The murder of the girl is not mentioned until the very end of the film when her father notes that he was prepared to take revenge for her death, but fell back on the commandment of not killing. Black or white, I would think the murder of a young girl would turn a small, provincial city in the south on its head. Seemingly, it didn't. Maybe a sign of the times or a piece of the story that no one simply cared about.

'No Other' & 'White Light'

Gene Clark was one of the founding member of The Byrds. He left the band in 1966 and struck out on a solo career that lasted about one year when he rejoined the Byrds after David Crosby left to go on and do his thing with Stephen Stills and Graham Nash.

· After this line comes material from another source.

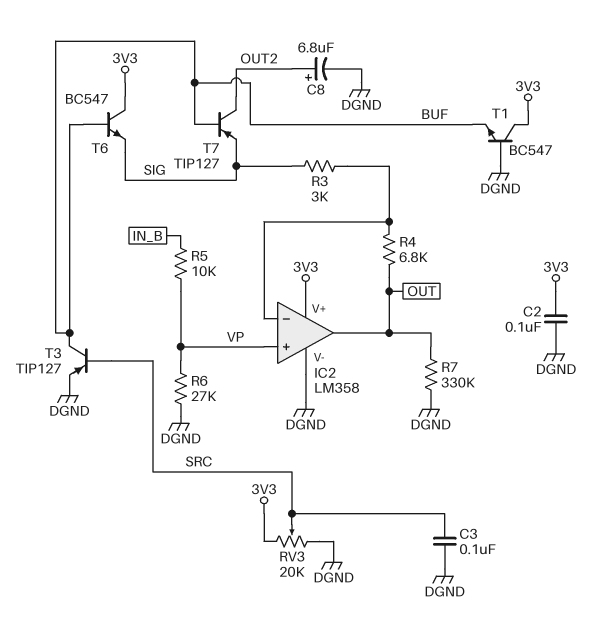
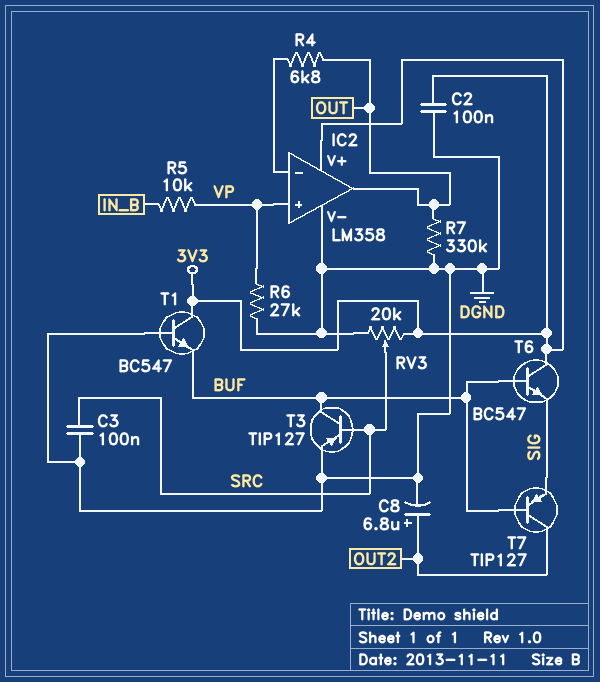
R3: 3k (IC2/in-, SIG) -> none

It wasn't until the early-1970s that Clark found success as a solo artist with White Light and No Other. Both are beautiful country-rock records not unlike what his brethren in The Byrds, the Flying Burrito Brothers, CSN&Y, Gram Parsons and the Eagles were doing.

Two very understated and often overlooked albums and certainly and artist that doesn't get the same attention as those other names.

Clark recorded throughout the 1970s and 1980s and went into a lull of activity eventually addressing his substance abuse in the latter decade. As it turns out, it might be pretty hard to get high when you don't have any money.

Tom Petty covered "I'll Feel A Whole Lot Better," a Byrds song written by Clark, on his 1989 album Full Moon Fever. The added income from the royalties set Clark back into a downward spiral of drug and alcohol abuse.

In 1991, his body gave out. He had a heart attack and died at the tender age of 46. A pretty big waste for sure.